= WORK REQUEST =
Below are some records; return each one exactly as written.

SUPPLIED RECORDS START

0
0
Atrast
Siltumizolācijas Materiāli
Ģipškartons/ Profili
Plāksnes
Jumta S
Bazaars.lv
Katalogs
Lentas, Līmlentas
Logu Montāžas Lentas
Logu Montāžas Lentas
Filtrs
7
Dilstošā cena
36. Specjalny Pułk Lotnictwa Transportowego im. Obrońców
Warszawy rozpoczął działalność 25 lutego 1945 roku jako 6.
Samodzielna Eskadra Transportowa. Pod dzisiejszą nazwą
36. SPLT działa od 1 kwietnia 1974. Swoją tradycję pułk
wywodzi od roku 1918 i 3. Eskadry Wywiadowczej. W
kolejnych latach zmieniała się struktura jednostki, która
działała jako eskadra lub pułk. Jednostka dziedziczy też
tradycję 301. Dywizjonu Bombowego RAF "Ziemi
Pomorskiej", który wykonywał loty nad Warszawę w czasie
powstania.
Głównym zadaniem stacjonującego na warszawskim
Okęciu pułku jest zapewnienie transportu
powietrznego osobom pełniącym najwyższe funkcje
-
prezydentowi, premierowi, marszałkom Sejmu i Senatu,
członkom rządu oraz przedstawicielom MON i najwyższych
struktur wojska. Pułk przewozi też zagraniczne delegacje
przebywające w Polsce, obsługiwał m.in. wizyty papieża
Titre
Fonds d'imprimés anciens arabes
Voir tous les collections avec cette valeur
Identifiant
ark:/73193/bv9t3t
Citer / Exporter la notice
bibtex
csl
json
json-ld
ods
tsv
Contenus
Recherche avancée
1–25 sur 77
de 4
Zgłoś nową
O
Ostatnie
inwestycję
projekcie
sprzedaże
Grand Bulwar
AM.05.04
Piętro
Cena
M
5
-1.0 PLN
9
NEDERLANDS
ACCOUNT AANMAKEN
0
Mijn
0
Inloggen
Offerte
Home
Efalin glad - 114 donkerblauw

SUPPLIED RECORDS END

= RESULT BELOW =
0
0
Atrast
Siltumizolācijas Materiāli
Ģipškartons/ Profili
Plāksnes
Jumta S
Bazaars.lv
Katalogs
Lentas, Līmlentas
Logu Montāžas Lentas
Logu Montāžas Lentas
Filtrs
7
Dilstošā cena
36. Specjalny Pułk Lotnictwa Transportowego im. Obrońców
Warszawy rozpoczął działalność 25 lutego 1945 roku jako 6.
Samodzielna Eskadra Transportowa. Pod dzisiejszą nazwą
36. SPLT działa od 1 kwietnia 1974. Swoją tradycję pułk
wywodzi od roku 1918 i 3. Eskadry Wywiadowczej. W
kolejnych latach zmieniała się struktura jednostki, która
działała jako eskadra lub pułk. Jednostka dziedziczy też
tradycję 301. Dywizjonu Bombowego RAF "Ziemi
Pomorskiej", który wykonywał loty nad Warszawę w czasie
powstania.
Głównym zadaniem stacjonującego na warszawskim
Okęciu pułku jest zapewnienie transportu
powietrznego osobom pełniącym najwyższe funkcje
-
prezydentowi, premierowi, marszałkom Sejmu i Senatu,
członkom rządu oraz przedstawicielom MON i najwyższych
struktur wojska. Pułk przewozi też zagraniczne delegacje
przebywające w Polsce, obsługiwał m.in. wizyty papieża
Titre
Fonds d'imprimés anciens arabes
Voir tous les collections avec cette valeur
Identifiant
ark:/73193/bv9t3t
Citer / Exporter la notice
bibtex
csl
json
json-ld
ods
tsv
Contenus
Recherche avancée
1–25 sur 77
de 4
Zgłoś nową
O
Ostatnie
inwestycję
projekcie
sprzedaże
Grand Bulwar
AM.05.04
Piętro
Cena
M
5
-1.0 PLN
9
NEDERLANDS
ACCOUNT AANMAKEN
0
Mijn
0
Inloggen
Offerte
Home
Efalin glad - 114 donkerblauw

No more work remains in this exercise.